Weeks before Mom died, as we sat at the kitchen table—no coffee now; her stomach no longer tolerated it—I burst into tears. To be sure, crying when your mother is dying from cancer is not unexpected. During those miserable months I was always one gulp shy of a sob. But I had mostly avoided these emotional overtures when we were together because I didn’t want her to feel guilty for circumstances beyond her control. This time, however, was different and propelled by greater selfishness. My sisters, both of whom are beautiful and fit according to socially accepted metrics, had briefly joined us, and they turned the conversation to exercise and weight loss. M
eanwhile, my day-to-day had become particularly sedentary, as I struggled to finish a slew of freelance assignments while beating back anticipatory grief. When my sisters retreated to their rooms, I crumpled.

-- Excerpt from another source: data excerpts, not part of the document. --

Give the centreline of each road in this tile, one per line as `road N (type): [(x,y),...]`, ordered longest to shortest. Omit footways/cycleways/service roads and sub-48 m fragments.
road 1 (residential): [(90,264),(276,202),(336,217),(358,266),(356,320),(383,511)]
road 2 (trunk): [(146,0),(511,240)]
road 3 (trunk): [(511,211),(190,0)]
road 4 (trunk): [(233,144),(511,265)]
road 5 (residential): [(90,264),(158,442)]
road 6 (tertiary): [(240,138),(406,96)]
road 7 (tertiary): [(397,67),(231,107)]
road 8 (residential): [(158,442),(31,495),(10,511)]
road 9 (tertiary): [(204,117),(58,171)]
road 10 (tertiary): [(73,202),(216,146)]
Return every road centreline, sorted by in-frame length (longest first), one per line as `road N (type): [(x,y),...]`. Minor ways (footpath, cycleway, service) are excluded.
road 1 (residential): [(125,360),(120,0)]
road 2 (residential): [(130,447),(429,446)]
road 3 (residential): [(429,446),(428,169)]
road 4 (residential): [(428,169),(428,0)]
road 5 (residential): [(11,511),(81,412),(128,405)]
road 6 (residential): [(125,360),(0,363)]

“Am I fat?” I choked out. Self-disgust burbled in the deep of me.
Mom regarded me gently.
“You are a little overweight, honey.”
Another time, I might have sought to defend myself or yelled at her for harboring obscene expectations that were born from her own protracted sense of inadequacy—despite what others told her, I do not know that my mother ever realized she was a beautiful woman. Even in the midst of her cancer treatment, she would bemoan the necessity of—what else?—losing five pounds. It’s not unlikely that her concern over my weight was partially residual projection, not to mention an index of her own anxiety about dying. For Mom, death meant the uttermost inability to care for us; it was forced abandonment.
I recognized all this and realized that I would have given a kingdom for the promise of Mom nitpicking over my appearance for another thirty years. So I hung my head in shame, a slumped white flag. Whatever I was—a little overweight, average, fat, fine—I felt as if I had failed her. I didn’t ask for reassurances or for her to mitigate her assessment of me. Beyond this, my recollection of the remaining conversation is muddy, save for a comment or two about the dangers of carbohydrates and Mom’s own confusion about my transformation from scrawny girl to voluptuous adult—how had it happened, she wondered. It was not the sort of conversation one hopes to have with their dying parent, but then, it was comfortingly consistent in its own warped way. She never meant to hurt me, though she knew precisely how, and nobody loved me more. Somewhere tucked into the exchange—I do not think I am imagining this—her soft eyes sought my own, a gaze shadowed by the fluffy turquoise beanie safeguarding her head from wisps of cold.